§ Consegna 1: Riassumi in due frasi l'articolo sui minori migranti sbarcati a Lampedusa.

§ Documento:
—————

Tahar BenJelloun, 1998



Relizzazione tecnica Emiliano Nieri

10 marzo 2015

“Ho visto i miei compagni annegare”. I racconti choc dei migranti bambini
Sono sempre di più i minori che sbarcano a Lampedusa dopo mesi di viaggio. Ali e Ismail: “Tenuti prigionieri e picchiati, le donne venivano stuprate”
“Tenuti prigionieri e picchiati, le donne venivano stuprate”
La Stampa, 10-03-2015
Flavia Amabile
«Chiamatemi Ali» dice a chi gli chiede il nome. Ha deciso di chiamarsi così un mese fa quando lui che pensava di aver già visto e vissuto tutto quello che si poteva vivere e vedere, si è dovuto ricredere. Ha solo sedici anni Ali ma sa benissimo che cosa siano la fame, la disperazione, la paura, il ghiaccio nelle ossa e il sole del deserto che brucia la pelle. Un mese fa ha imparato anche che cosa voglia dire veder annegare l’unico amico rimasto, ucciso dai trafficanti mentre tentavano di arrivare sulle coste italiane. Da quel momento si chiama Ali, come il giovane, suo coetaneo, spinto dai trafficanti in fondo al mare.  
Cresciuto in un campo  
«Sono somalo, ma ho vissuto con la mia famiglia nel campo profughi di Kakuma in Kenya», comincia il suo racconto Ali, che ora si trova nel campo di prima accoglienza di Lampedusa. Il suo è l’altro volto degli sbarchi, il più fragile, quello dei minori soli non accompagnati. Sono sempre più giovani, alcuni hanno solo 9 anni. E sono sempre di più, sono aumentati del 69%, avverte Save The Children che li assiste dopo lo sbarco e ha raccolto i loro racconti. Rappresentano uno su dieci dei 7882 migranti che hanno attraversato il Mediterraneo a gennaio e febbraio di quest’anno tra onde alte come palazzi che nessuno avrebbe affrontato nemmeno con un transatlantico, potendo scegliere.  
Ma nessuno di loro può scegliere, vengono costretti a salire su carrette che sarebbe estremamente scorretto definire imbarcazioni. Sono 240 i bambini arrivati in queste condizioni nei primi due mesi dell’anno insieme ad almeno un familiare e 521 quelli un po’ più grandi, che hanno affrontato da soli l’odissea. Sono soprattutto maschi originari di Paesi come il Gambia (135), la Somalia (129), l’Eritrea (117), o altri Paesi dell’Africa sub-sahariana e occidentale, ma anche Siria e Palestina.  
«Sono venuto dal Kenya - continua a raccontare Ali - e mi ci sono voluti due mesi per arrivare qui. Ho viaggiato dall’Uganda al Sudan e dal Sud Sudan poi in Libia. Ho deciso di lasciare il Kenya perché se non lo avessi fatto non avrei avuto un futuro. Non c’era scelta per me. Mia madre vuole che io torni a casa, ma non hanno una vita lì, la gente sta morendo. Non voglio tornare indietro». È arrivato in Libia e lui che fuggiva da un inferno ha capito presto che il paradiso era ancora molto lontano. «I trafficanti mi hanno imprigionato per un mese. Mi hanno picchiato, hanno sparato in aria con una pistola per spaventarci. Mi hanno detto che se non avessi dato loro il denaro mi avrebbero sparato. Mi hanno picchiato con un bastone».

—————

§ Materiale estratto:
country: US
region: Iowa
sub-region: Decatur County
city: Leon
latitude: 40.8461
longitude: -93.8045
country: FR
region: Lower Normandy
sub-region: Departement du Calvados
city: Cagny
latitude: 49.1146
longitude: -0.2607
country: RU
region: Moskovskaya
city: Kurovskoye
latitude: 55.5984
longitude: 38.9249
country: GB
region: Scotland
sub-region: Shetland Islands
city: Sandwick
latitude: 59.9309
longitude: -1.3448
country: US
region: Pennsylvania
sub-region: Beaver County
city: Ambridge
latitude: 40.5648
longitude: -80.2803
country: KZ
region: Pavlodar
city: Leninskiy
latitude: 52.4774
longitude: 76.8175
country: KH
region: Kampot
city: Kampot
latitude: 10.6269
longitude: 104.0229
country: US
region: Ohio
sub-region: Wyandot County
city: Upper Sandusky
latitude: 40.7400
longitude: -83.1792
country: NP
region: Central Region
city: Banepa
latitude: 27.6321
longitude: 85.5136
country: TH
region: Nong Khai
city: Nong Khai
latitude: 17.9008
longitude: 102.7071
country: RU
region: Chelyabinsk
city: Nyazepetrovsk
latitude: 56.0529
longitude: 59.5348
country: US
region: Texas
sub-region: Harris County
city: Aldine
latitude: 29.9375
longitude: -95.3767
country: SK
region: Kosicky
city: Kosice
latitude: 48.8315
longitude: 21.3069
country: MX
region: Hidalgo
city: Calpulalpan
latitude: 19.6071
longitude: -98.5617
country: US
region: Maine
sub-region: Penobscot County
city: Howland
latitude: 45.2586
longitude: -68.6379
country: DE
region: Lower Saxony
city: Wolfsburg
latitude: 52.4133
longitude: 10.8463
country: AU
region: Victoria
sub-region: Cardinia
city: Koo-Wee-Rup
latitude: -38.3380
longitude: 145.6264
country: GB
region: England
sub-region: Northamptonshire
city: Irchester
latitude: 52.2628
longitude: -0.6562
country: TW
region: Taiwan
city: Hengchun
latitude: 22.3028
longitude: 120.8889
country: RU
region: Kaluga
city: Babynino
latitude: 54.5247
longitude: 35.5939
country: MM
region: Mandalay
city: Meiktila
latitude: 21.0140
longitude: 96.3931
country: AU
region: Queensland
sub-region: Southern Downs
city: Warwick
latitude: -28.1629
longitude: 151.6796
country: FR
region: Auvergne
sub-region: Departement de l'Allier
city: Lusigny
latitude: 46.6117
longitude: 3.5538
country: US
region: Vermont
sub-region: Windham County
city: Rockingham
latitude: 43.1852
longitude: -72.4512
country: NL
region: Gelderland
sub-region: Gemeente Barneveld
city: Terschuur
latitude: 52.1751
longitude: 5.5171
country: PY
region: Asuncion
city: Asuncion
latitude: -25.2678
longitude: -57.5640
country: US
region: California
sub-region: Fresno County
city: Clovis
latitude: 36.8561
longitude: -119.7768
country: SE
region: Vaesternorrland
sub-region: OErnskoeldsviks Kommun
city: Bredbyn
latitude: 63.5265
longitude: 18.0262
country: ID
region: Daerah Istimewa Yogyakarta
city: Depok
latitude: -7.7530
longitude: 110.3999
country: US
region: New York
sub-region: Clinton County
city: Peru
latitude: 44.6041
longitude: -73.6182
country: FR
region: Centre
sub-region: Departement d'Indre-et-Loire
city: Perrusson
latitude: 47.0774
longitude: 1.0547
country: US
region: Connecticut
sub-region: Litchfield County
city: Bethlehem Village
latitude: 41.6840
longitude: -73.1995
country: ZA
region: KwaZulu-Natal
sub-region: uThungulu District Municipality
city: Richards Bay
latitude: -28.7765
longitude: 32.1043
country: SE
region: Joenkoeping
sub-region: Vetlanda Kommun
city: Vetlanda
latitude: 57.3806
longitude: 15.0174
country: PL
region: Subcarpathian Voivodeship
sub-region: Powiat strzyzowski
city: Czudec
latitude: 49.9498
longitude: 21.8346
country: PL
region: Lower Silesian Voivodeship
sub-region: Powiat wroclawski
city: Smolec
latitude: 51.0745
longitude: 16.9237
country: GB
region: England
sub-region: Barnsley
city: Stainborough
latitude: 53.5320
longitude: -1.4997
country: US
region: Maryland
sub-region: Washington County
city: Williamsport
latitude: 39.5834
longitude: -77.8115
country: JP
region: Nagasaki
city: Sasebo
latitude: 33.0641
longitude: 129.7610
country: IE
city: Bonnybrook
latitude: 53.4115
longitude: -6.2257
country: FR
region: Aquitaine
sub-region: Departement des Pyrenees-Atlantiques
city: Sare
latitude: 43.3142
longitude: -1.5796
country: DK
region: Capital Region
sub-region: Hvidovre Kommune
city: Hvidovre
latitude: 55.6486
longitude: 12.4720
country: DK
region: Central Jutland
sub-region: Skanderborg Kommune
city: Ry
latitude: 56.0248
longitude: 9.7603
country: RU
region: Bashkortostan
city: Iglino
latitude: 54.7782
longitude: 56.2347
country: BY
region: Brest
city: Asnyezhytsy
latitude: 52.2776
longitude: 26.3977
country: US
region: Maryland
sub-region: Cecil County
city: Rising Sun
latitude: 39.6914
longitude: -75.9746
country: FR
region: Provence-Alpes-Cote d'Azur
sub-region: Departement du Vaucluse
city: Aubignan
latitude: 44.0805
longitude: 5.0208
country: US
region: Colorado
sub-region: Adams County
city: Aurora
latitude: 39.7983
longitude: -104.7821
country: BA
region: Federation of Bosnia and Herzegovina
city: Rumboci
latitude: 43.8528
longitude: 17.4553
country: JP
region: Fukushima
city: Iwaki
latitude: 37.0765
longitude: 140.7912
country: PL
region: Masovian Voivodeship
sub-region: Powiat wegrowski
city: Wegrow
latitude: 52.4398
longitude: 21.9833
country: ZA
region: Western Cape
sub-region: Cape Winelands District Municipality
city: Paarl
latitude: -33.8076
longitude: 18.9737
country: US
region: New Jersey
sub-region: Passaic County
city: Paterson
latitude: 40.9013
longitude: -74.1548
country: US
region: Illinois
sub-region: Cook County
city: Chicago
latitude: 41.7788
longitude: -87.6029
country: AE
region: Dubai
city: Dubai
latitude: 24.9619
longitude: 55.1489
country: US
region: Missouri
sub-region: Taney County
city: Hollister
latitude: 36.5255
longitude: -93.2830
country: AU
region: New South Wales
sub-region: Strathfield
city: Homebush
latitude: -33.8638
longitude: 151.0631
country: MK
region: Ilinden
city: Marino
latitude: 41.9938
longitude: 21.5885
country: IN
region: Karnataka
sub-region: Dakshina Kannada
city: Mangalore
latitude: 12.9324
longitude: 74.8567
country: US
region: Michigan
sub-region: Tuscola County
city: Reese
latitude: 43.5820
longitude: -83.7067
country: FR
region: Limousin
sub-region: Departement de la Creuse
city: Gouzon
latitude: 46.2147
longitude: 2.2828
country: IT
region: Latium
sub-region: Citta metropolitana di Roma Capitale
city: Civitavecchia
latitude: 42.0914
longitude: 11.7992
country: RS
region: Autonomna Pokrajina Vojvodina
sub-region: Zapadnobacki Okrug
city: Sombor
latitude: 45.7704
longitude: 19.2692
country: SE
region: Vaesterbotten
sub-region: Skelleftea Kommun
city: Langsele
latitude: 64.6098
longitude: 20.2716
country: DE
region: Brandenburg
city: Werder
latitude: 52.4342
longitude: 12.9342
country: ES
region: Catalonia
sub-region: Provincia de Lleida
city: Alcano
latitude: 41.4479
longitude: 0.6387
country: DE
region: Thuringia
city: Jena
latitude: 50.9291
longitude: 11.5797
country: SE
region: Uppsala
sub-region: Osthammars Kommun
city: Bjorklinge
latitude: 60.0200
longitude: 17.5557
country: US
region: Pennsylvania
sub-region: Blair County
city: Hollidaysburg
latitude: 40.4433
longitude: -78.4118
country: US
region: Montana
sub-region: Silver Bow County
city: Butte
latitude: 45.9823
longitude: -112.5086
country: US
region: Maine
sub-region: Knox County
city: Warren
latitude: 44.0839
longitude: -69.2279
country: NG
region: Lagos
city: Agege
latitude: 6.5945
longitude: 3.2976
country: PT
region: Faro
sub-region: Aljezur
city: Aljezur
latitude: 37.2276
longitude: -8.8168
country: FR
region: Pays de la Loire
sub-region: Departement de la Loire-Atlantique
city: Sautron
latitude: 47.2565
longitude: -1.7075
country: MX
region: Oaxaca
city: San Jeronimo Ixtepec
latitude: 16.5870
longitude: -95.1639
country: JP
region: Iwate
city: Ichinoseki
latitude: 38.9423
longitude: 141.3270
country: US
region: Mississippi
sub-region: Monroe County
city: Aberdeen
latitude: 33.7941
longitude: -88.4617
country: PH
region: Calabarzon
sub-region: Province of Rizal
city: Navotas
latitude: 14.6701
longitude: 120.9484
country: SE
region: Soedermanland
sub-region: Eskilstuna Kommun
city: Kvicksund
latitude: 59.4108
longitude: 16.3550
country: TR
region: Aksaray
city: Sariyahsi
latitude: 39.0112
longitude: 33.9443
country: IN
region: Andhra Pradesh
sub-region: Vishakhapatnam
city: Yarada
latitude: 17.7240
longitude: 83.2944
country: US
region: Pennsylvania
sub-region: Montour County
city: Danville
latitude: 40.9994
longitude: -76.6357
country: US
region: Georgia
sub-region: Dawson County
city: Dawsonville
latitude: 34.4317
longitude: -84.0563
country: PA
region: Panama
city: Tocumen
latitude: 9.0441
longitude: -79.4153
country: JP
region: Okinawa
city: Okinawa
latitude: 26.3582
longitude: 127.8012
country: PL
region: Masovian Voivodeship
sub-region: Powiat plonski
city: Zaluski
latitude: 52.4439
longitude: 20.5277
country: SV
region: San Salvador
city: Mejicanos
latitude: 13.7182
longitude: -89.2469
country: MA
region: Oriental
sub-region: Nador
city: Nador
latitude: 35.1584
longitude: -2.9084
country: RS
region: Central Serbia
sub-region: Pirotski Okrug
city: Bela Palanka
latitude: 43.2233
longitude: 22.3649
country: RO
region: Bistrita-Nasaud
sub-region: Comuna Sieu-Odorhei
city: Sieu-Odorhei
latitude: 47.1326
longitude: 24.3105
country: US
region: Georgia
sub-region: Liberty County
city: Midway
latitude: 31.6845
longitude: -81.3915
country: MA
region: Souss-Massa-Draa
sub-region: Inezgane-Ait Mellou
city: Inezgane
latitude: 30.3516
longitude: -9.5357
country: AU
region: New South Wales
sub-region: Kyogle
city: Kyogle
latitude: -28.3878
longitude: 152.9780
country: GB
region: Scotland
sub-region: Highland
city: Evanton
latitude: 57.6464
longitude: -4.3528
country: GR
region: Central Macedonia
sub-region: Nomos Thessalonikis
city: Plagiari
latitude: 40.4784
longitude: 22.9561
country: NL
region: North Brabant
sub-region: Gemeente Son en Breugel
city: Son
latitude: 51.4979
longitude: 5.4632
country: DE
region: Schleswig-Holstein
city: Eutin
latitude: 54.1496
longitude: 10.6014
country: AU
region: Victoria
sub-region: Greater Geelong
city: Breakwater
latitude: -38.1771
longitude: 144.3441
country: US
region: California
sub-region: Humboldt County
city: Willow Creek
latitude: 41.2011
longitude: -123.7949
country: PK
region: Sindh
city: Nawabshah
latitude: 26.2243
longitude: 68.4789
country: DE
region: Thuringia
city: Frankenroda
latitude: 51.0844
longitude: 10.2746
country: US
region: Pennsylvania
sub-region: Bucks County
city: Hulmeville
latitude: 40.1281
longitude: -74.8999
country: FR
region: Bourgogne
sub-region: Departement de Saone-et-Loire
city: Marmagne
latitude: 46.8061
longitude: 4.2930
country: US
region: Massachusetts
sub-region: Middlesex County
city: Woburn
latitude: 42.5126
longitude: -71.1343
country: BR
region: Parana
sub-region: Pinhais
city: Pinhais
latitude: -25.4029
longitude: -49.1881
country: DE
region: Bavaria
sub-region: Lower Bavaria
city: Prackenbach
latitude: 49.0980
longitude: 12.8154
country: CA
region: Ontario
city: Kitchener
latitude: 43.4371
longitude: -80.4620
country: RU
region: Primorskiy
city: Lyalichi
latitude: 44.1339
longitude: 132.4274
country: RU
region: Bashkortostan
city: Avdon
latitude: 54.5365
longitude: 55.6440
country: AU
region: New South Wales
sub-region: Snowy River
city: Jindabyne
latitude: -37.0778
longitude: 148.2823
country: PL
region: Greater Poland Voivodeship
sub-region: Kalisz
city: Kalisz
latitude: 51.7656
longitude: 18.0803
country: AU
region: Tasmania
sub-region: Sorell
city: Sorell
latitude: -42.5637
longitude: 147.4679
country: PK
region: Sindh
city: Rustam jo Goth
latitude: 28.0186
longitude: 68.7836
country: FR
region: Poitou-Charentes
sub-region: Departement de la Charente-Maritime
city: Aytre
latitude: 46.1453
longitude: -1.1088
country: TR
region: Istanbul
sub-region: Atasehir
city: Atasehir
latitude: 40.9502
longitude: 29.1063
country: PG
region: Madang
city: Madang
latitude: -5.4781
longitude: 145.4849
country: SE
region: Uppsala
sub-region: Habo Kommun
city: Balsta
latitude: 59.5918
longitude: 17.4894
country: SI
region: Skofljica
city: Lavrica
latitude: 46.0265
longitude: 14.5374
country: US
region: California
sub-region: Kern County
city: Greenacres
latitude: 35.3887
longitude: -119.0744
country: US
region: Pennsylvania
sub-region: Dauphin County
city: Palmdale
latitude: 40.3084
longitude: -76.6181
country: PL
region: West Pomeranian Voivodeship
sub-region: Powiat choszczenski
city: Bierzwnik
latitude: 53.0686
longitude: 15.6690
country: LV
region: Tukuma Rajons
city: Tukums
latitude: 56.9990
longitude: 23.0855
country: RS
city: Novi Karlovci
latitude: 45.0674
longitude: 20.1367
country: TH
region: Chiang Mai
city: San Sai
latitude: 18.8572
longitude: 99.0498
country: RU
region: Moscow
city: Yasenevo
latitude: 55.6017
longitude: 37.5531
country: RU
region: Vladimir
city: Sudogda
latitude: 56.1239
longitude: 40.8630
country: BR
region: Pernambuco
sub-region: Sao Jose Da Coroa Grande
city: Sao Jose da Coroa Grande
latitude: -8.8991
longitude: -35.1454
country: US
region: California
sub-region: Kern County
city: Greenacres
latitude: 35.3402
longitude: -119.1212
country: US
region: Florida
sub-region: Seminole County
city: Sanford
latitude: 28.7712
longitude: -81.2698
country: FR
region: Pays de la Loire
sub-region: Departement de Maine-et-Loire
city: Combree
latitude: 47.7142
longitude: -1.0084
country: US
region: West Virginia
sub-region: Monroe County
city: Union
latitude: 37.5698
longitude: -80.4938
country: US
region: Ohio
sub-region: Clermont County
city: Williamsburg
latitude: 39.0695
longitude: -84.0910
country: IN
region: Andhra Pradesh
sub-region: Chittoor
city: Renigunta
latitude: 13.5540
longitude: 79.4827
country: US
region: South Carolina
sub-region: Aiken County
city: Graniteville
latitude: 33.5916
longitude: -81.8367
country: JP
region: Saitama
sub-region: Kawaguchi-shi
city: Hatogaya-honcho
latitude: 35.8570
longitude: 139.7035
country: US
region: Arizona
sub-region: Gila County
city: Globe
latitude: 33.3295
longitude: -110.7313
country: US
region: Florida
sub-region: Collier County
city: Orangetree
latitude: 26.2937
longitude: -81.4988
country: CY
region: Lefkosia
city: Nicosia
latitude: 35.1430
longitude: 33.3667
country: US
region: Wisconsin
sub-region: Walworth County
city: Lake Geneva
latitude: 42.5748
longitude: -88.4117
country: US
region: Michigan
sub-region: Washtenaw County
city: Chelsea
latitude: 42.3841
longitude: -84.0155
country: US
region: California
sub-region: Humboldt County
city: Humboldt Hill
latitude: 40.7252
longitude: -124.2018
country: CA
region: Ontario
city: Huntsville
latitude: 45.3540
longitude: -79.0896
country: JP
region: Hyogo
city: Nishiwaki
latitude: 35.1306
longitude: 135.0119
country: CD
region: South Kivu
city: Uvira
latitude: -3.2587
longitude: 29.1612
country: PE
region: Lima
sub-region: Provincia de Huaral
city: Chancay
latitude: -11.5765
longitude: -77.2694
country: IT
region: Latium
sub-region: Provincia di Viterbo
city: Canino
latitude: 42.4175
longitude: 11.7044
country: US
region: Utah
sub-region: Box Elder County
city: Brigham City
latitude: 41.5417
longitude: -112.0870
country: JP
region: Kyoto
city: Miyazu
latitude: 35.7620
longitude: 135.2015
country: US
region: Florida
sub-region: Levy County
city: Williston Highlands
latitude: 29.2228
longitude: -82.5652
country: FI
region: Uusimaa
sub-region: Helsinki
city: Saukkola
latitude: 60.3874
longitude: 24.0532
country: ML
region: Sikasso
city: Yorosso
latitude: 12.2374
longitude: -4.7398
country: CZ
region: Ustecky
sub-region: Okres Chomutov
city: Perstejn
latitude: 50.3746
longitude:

—————

§ Consegna 2: Individua e copia ogni riga che contiene la stringa "Powiat".

§ Risposta completa 1: Secondo Save The Children, i minori soli non accompagnati che sbarcano a Lampedusa dopo mesi di viaggio sono aumentati del 69% e rappresentano uno su dieci dei 7882 migranti che hanno attraversato il Mediterraneo a gennaio e febbraio. Tra loro c'è Ali, sedicenne somalo cresciuto nel campo profughi di Kakuma in Kenya, che ha visto annegare l'unico amico rimasto e in Libia è stato imprigionato per un mese e picchiato dai trafficanti.

§ Risposta completa 2:
sub-region: Powiat strzyzowski
sub-region: Powiat wroclawski
sub-region: Powiat wegrowski
sub-region: Powiat plonski
sub-region: Powiat choszczenski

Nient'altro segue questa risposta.